By David Dent
Anyone who has seen Graham Hughes’s last feature, Death of a Vlogger, will attest to the director’s skill in deflecting audience awareness of working with a low budget by throwing lots of great ideas at us instead.
And now Hughes is back doing exactly the same thing, although this time his topic is the multiverse, an increasingly au courant theme in fantastic filmmaking.
Footage of the disappearance of a graffiti artist, Emily (Josie Rogers), via a propped-up door in the middle of an abandoned building, comes to the attention of filmmakers Sam (Annabel Logan) and Ash (Joma West). Sam’s previous documentary, ‘Bear Market’, dealing with the capitalist treatment of the teddy bear business, had not been a success (“You do not know existential pain unless you’ve produced a film,” says the film-maker). The disappearance of Emily, however, piques her interest, and after a brief chat with the weird guy who filmed the Emily footage, Brian (Stephen Beavis), before long Sam has ‘borrowed’ the door and installed it in the living room of her apartment with a view to constructing a new doc.
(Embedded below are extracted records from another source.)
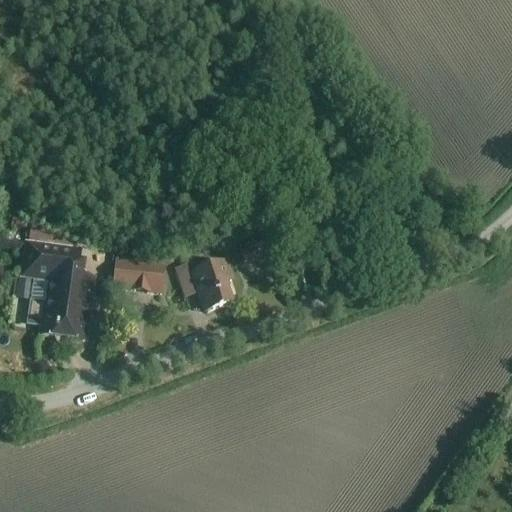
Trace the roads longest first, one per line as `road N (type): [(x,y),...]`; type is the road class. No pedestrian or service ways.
road 1 (unclassified): [(0,404),(84,394),(432,267),(511,217)]
road 2 (track): [(511,410),(443,511)]
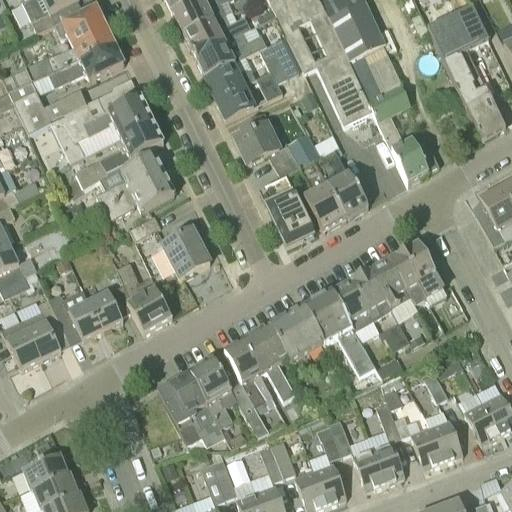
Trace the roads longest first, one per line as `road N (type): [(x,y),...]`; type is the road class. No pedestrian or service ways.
road 1 (residential): [(269,289),(127,0)]
road 2 (residential): [(89,391),(269,289)]
road 3 (residential): [(269,289),(428,198)]
road 4 (unclassified): [(511,356),(428,198)]
road 5 (unclassified): [(382,511),(511,463)]
road 6 (unclassified): [(135,511),(89,391)]
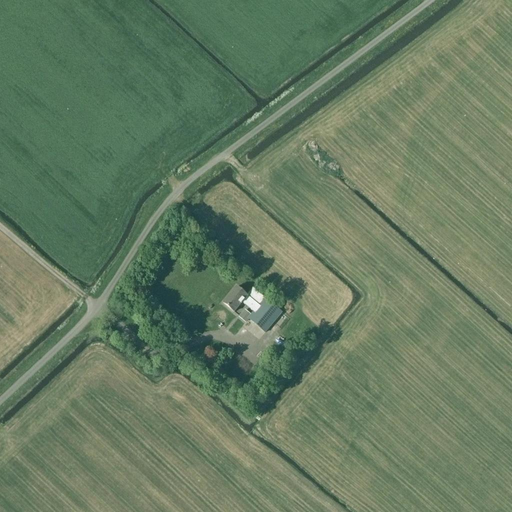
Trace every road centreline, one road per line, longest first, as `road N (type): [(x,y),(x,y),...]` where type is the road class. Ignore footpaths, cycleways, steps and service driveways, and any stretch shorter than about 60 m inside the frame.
road 1 (unclassified): [(0,400),(97,306),(173,193),(429,0)]
road 2 (track): [(97,306),(0,225)]
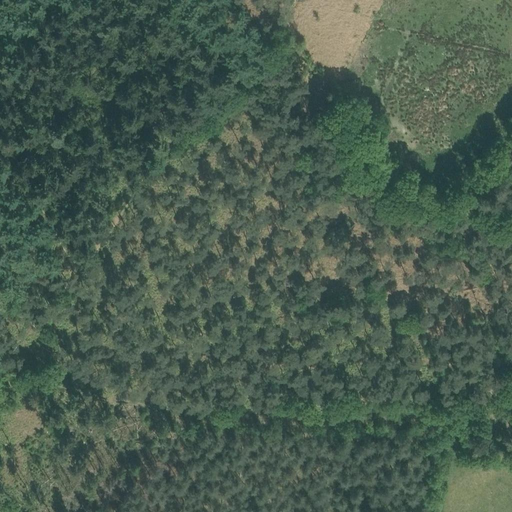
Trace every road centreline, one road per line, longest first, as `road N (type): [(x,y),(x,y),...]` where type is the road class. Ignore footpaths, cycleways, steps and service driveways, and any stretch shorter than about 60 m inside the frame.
road 1 (track): [(16,378),(165,412),(236,419),(497,420)]
road 2 (track): [(274,38),(343,114),(371,175),(511,232)]
road 3 (track): [(83,261),(238,68)]
road 4 (track): [(79,391),(62,356),(55,306),(83,261)]
road 5 (track): [(0,162),(83,261)]
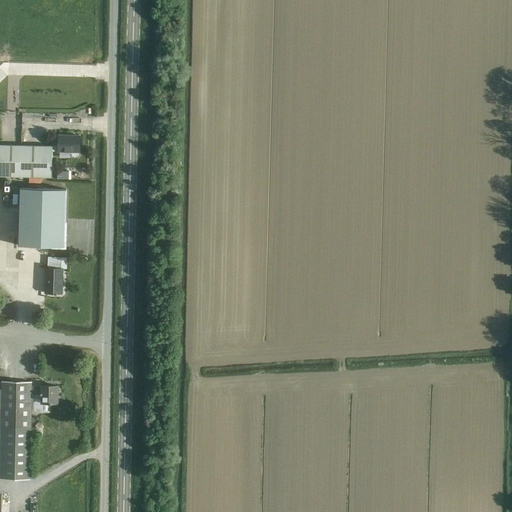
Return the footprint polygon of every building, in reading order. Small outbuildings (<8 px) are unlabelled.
[(22,145),(21,176),(52,177),(52,151),(58,151),(71,151),(71,154),(73,156),(77,156),(78,154),(78,152),(80,152),(80,135),(59,135),(53,135),(52,146),(50,146),(22,145)] [(0,175),(21,176),(22,145),(0,144),(0,175)] [(65,246),(67,189),(20,188),(18,245),(65,246)] [(46,268),(46,293),(56,293),(56,294),(57,294),(57,293),(62,293),(63,268),(61,268),(61,257),(48,256),(48,268),(46,268)] [(0,452),(0,478),(31,479),(32,411),(32,385),(33,382),(2,381),(1,389),(0,389),(0,425),(1,426),(0,452)] [(59,386),(32,385),(32,411),(42,412),(42,403),(58,403),(59,386)]
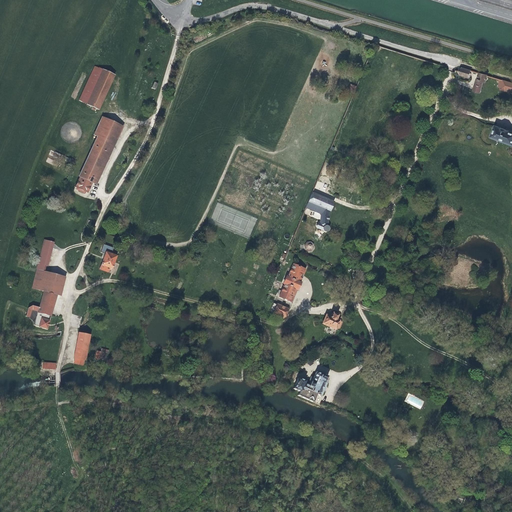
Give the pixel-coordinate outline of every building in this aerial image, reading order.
[(98,68),(94,67),(78,100),(99,110),(115,76),(98,68)] [(468,77),(471,70),(463,68),(461,69),(459,73),(461,75),(468,77)] [(486,82),(488,76),(479,73),(474,91),(481,93),(484,82),(486,82)] [(511,94),(511,82),(502,80),(499,90),(511,94)] [(93,135),(96,137),(111,143),(115,145),(117,140),(123,128),(102,118),(93,135)] [(125,122),(123,128),(117,140),(122,142),(131,125),(125,122)] [(511,132),(495,126),(491,138),(511,145),(511,132)] [(91,183),(92,183),(111,143),(96,137),(78,177),(79,177),(74,187),(78,189),(78,190),(83,192),(83,191),(86,193),(91,183)] [(96,185),(115,145),(111,143),(92,183),(96,185)] [(329,211),(333,202),(311,193),(308,201),(322,208),(322,214),(321,223),(319,223),(317,227),(319,228),(311,238),(316,242),(325,231),(326,232),(328,231),(329,229),(328,227),(326,226),(328,211),(329,211)] [(305,208),(322,214),(322,208),(308,201),(305,208)] [(53,243),(43,240),(36,269),(45,272),(53,243)] [(310,242),(307,243),(305,246),(305,249),(308,251),(311,250),(313,247),(313,244),(310,242)] [(110,254),(112,248),(103,244),(100,252),(102,253),(100,258),(103,259),(99,269),(107,272),(108,268),(111,269),(116,257),(110,254)] [(294,288),(298,289),(301,282),(298,280),(302,269),(293,265),(288,276),(287,276),(283,283),(285,284),(279,296),(289,300),(294,288)] [(31,288),(43,291),(56,295),(59,296),(65,277),(45,272),(36,269),(31,288)] [(306,270),(302,269),(298,280),(301,282),(306,270)] [(292,302),(298,289),(294,288),(289,300),(292,302)] [(37,312),(39,312),(50,315),(56,295),(43,291),(39,306),(32,304),(28,306),(25,315),(29,316),(31,309),(32,309),(37,310),(37,312)] [(287,309),(277,305),(275,310),(273,314),(283,318),(287,309)] [(322,324),(329,327),(330,326),(335,328),(338,321),(337,320),(337,318),(336,318),(337,315),(332,313),(332,314),(330,317),(326,315),(322,324)] [(48,320),(37,317),(35,325),(46,328),(48,320)] [(74,358),(83,360),(84,360),(89,335),(78,333),(73,358),(74,358)] [(54,370),(56,351),(43,349),(41,369),(54,370)] [(96,351),(95,359),(107,360),(108,349),(101,349),(101,351),(96,351)] [(319,395),(325,381),(327,376),(320,373),(319,374),(315,372),(313,376),(312,373),(310,372),(309,373),(307,377),(307,379),(311,381),(309,386),(303,383),(304,381),(297,378),(292,389),(299,391),(297,395),(312,402),(316,394),(319,395)] [(328,382),(325,381),(319,395),(321,396),(328,382)]
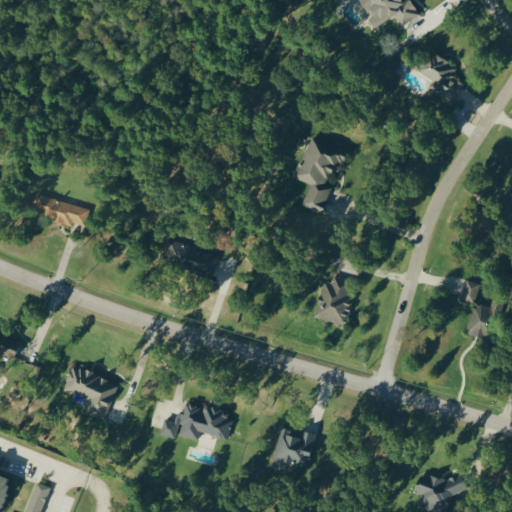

Aided by Dr. Innis (Paddy Kondracki), whose scientific mind is alive to this sort of thing, Sam and Ash begin to experiment by filming voyages through the door, which turn out to be varied and surprising (such as a trip to a Giant Panda theme park complete with tentacled bear, and a strange world featuring pyramids and floating whales). But when a heavily bedraggled Emily emerges, pursued by a different Brian (Hughes), things start to get very weird indeed.Whereas in his last film Hughes front and centred himself as the haunted vlogger, here the film is carried by Logan, a likeable actor (who was also in DoaV) whose interest and ambition nearly get the better of her. Hughes wisely keeps things buzzing (the multiverse idea, if edited effectively as is the case here, is a gift for those movie makers with slender budgets) and cleverly builds his action to an exciting climax. Hostile Dimensions might be a bit of smoke and mirrors when you stand back and think about it, but it’s a fun way to spend an hour and a quarter nevertheless.